Passage shown =>
# Demo against BNP 'Roadshow' in Rotherham



## belboid (Mar 12, 2009)

The BNP are holding a 'roadshow' in Rotherham this Saturday (Mar 14) at 7.30pm. We don't know the venue but a protest has been called against this activity, part of the BNP's campaign for the European elections in June. We can't allow the Nazis to make that leap forward.

Meet at the car park behind Liquid nightclub on Main Street at 6.30pm.


----------



## frogwoman (Mar 12, 2009)

good luck with this


----------



## derf (Mar 13, 2009)

May I offer a suggestion.

It strikes me that the BNP will be out there with their racist shit promoting stereotypes a plenty.

Have a word with RMBC and set up a street party with loads of food and cultural stuff. Hard work at short notice but that would really fuck up the bastards if the only crowd to be found was sampling curry and having a chat about west Indian culture before going to see the lion dance.

Maybe too short notice but happy people will be a far better 'fuck off' to the BNP that a bunch of people shouting slogans down megaphones.

You need to get people on side and happy is the way to do it. 

Whatever happens, good luck to all.


----------



## johnnymarrsbars (Mar 13, 2009)

derf said:


> May I offer a suggestion.
> 
> It strikes me that the BNP will be out there with their racist shit promoting stereotypes a plenty.
> 
> ...



^ agree with this


----------



## belboid (Mar 13, 2009)

it's not a bad idea at all, tho I doubt there would be time to rogansie suich a thing properly before tomorrow


----------

Exercise materials =>
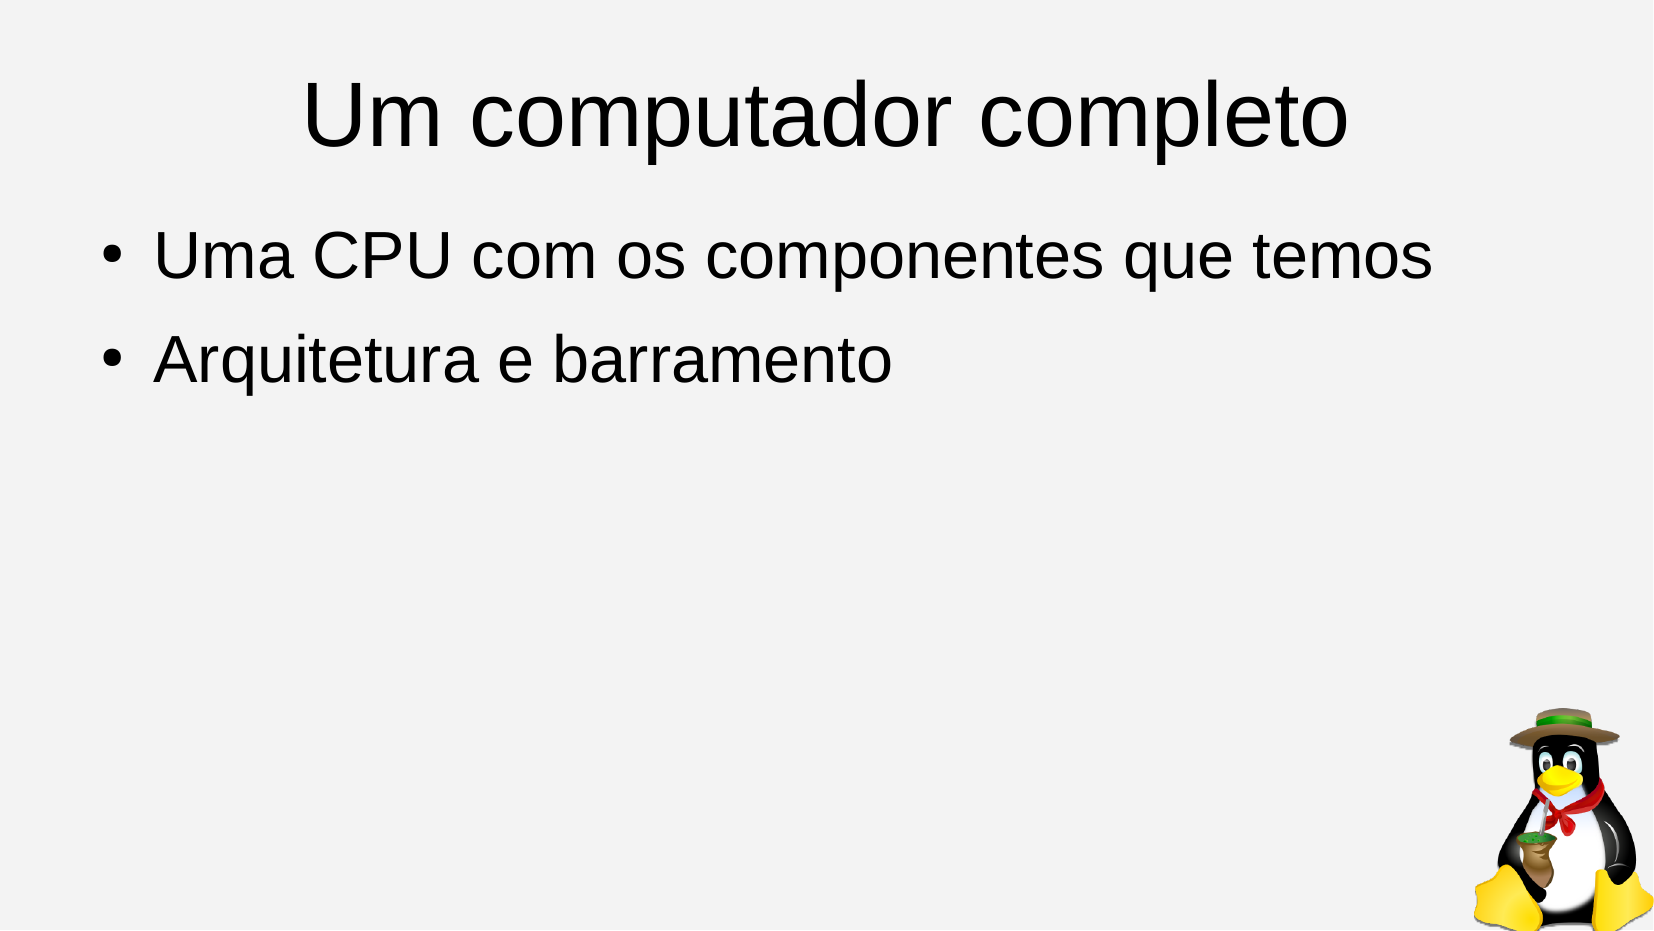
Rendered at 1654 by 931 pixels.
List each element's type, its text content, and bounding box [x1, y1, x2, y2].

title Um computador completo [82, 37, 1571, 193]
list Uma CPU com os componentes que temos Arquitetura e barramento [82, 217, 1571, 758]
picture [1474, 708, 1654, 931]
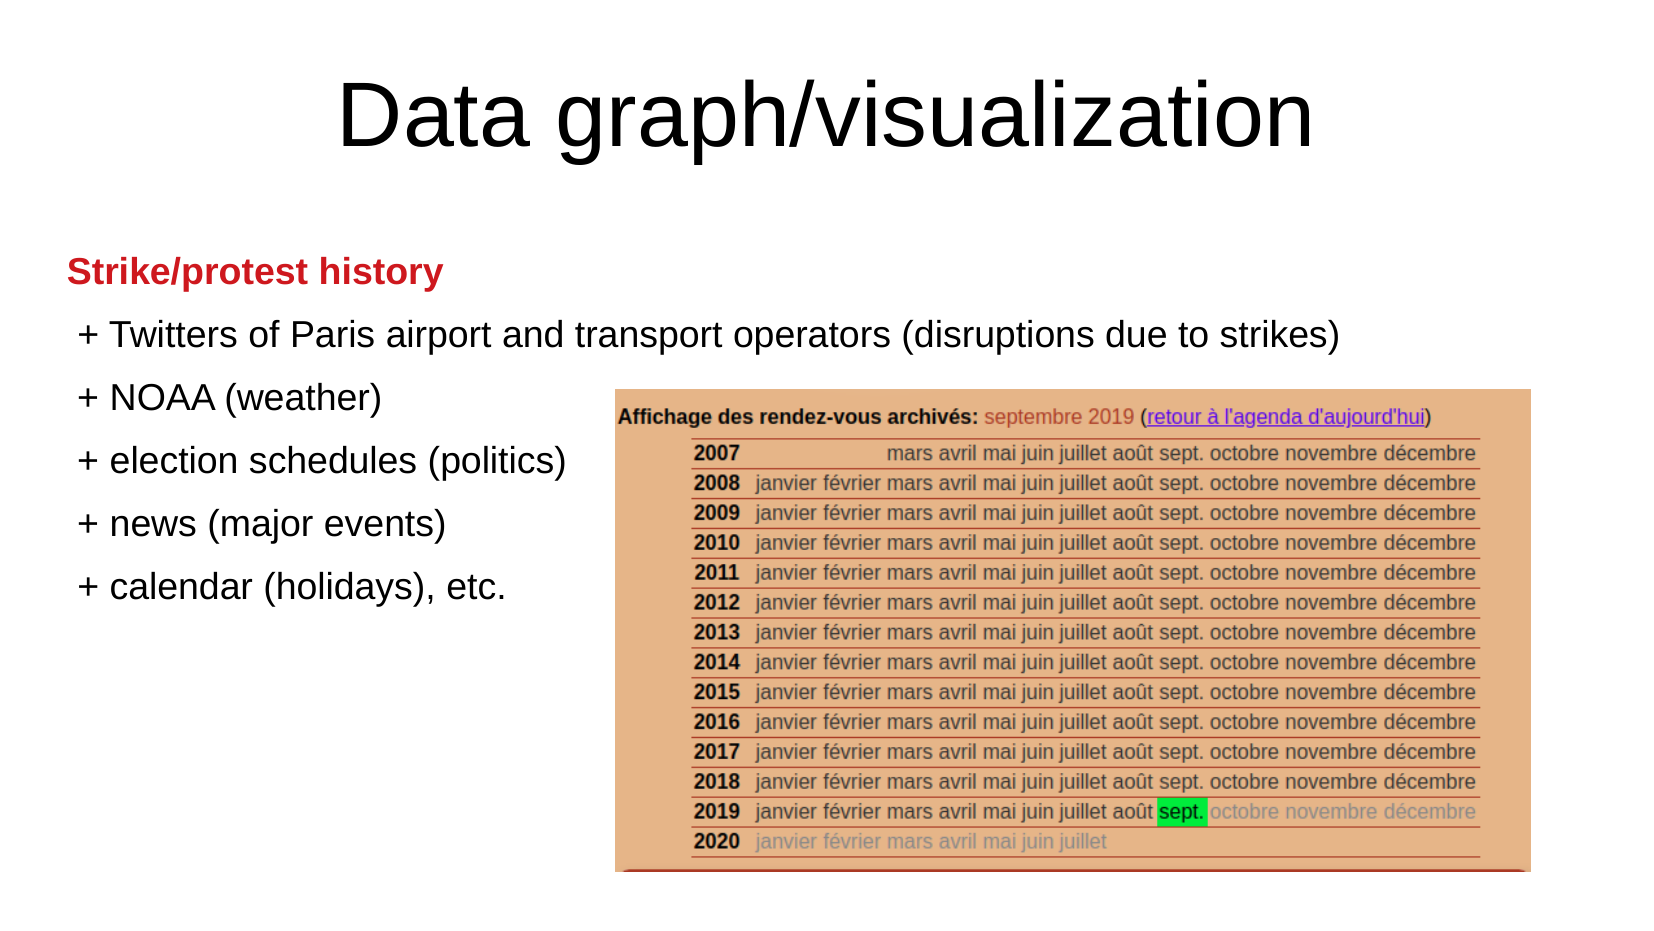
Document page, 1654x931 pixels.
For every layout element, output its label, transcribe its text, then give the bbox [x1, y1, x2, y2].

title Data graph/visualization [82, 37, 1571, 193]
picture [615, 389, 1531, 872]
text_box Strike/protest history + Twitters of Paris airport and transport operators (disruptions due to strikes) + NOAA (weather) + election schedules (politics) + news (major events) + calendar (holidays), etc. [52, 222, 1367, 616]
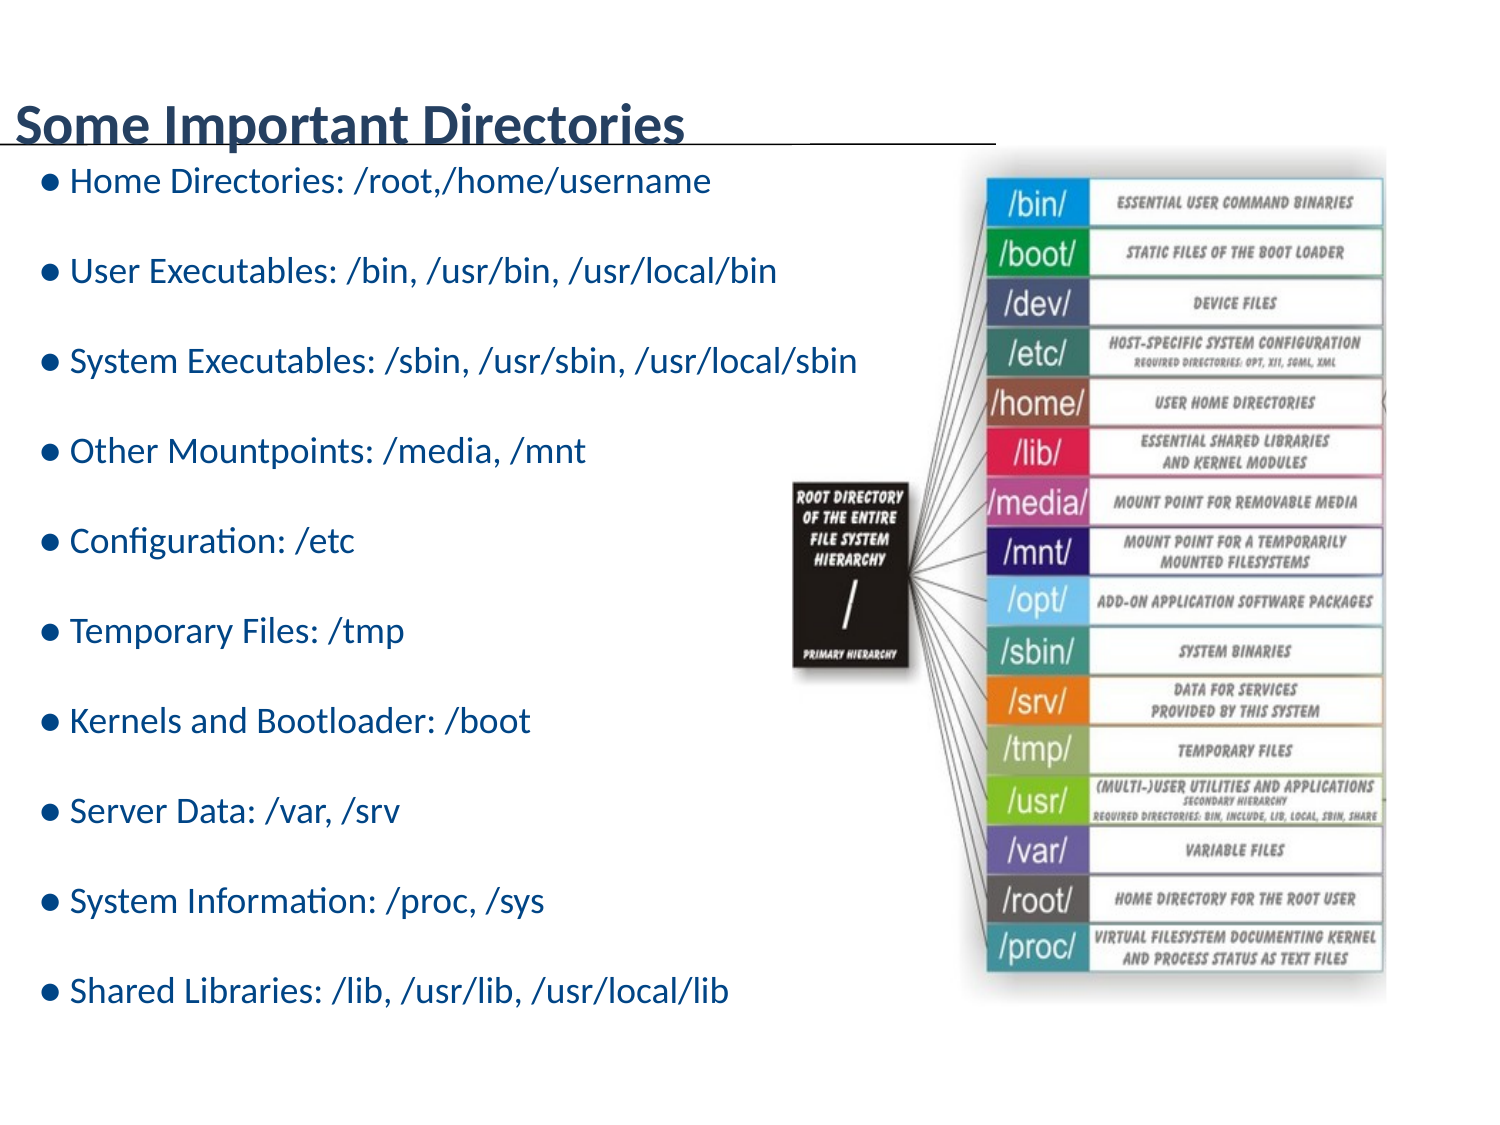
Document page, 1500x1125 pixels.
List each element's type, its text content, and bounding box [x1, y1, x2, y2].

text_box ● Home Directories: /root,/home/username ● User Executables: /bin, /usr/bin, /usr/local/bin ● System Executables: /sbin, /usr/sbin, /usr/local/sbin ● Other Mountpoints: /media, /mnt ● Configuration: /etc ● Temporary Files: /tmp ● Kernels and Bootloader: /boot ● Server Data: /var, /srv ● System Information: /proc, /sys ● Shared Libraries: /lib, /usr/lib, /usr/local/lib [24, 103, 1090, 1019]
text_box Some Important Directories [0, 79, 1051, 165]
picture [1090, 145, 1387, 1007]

Problems =>
A - Change "street party" to "block party" in the forum thread between "Have a word" and "way to do it.", inclusive, and give that span.
B - Retype the rows from their start through the line containing "picture [1474, 708, 1654, 931]", inclusive, leaving the pictures out.
The rows are unrelated to the forum thread.

Outputs for the tasks =>
A -
Have a word with RMBC and set up a block party with loads of food and cultural stuff. Hard work at short notice but that would really fuck up the bastards if the only crowd to be found was sampling curry and having a chat about west Indian culture before going to see the lion dance.

Maybe too short notice but happy people will be a far better 'fuck off' to the BNP that a bunch of people shouting slogans down megaphones.

You need to get people on side and happy is the way to do it.

B -
Rendered at 1654 by 931 pixels.
List each element's type, its text content, and bounding box [x1, y1, x2, y2].

title Um computador completo [82, 37, 1571, 193]
list Uma CPU com os componentes que temos Arquitetura e barramento [82, 217, 1571, 758]
picture [1474, 708, 1654, 931]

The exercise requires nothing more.